🚀 Directory Structure Tools

A collection of high-performance tools designed to analyze folder sizes, cloud-mounted drives, and hardlink distributions across multiple directories.

Standard tools like du, ls, or Finder often fall short when dealing with cloud-streaming files or complex hardlink structures. This repository provides specialized scripts to solve these issues.

1. 🚀 G-Drive Fast Analyzer (`recursive_directory_size.py`)

A high-performance, multi-threaded Python script designed to analyze folder sizes recursively for cases where du does not work (because there's no metadata for the directories). A common use case is Google Drive for Desktop (and other cloud-mounted drives).

Standard tools like du often fail with cloud drives because:

Streaming files report 0 bytes on disk usage.
Latency makes sequential scanning incredibly slow.
Finder/Explorer do not calculate folder sizes automatically.

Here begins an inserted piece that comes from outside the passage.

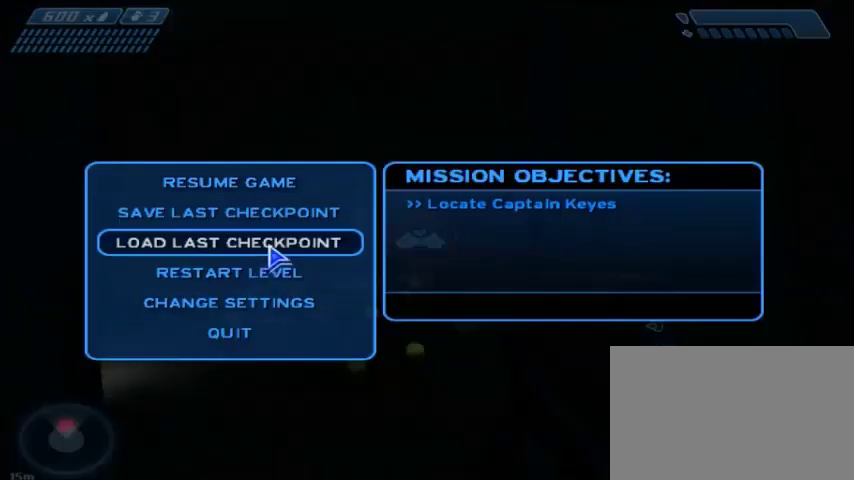
{"keys": [], "mouse": [], "events": [[34, "mouse_left", "down"], [134, "mouse_left", "up"], [434, "mouse_left", "down"], [501, "mouse_left", "up"]]}
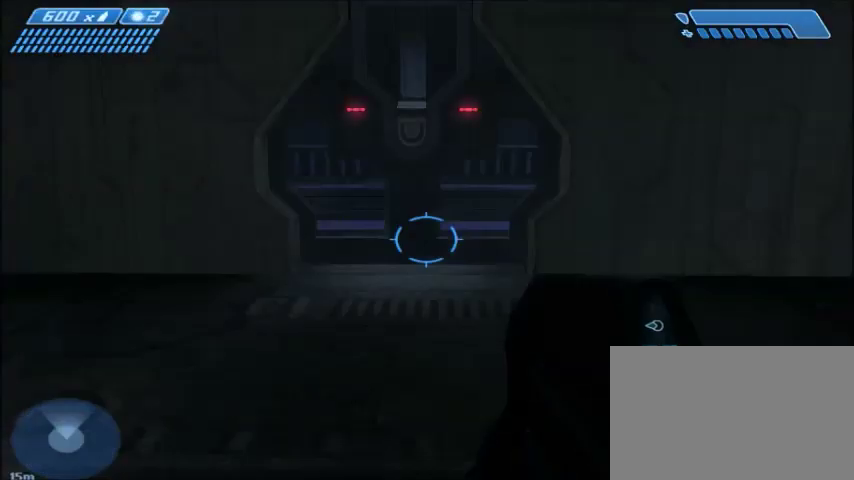
{"keys": [], "mouse": [], "events": []}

This script solves these issues by reading file metadata in parallel and calculating recursive folder sizes in memory.

✨ Features

⚡ Multi-threaded: Uses ThreadPoolExecutor to scan 20 folders simultaneously, saturating the network latency for maximum speed.
📊 Real-time Dashboard: Shows current speed (files/s), throughput (MB/s), and queue size.
Interactive:
- Press ENTER to see partial results without stopping the scan.
- Press Ctrl+C to stop immediately and generate the final report.
🌲 Tree View: Outputs results alphabetically (by path) to easily compare directory structures.
💾 Auto-Save: Automatically saves the report to a temporary file (/tmp/drive_scan_timestamp.txt).
🔍 Depth Control: Limit the display depth (e.g., only show top-level folders) with visual indicators (*).

📦 Installation

No external dependencies required! This script uses only Python standard libraries.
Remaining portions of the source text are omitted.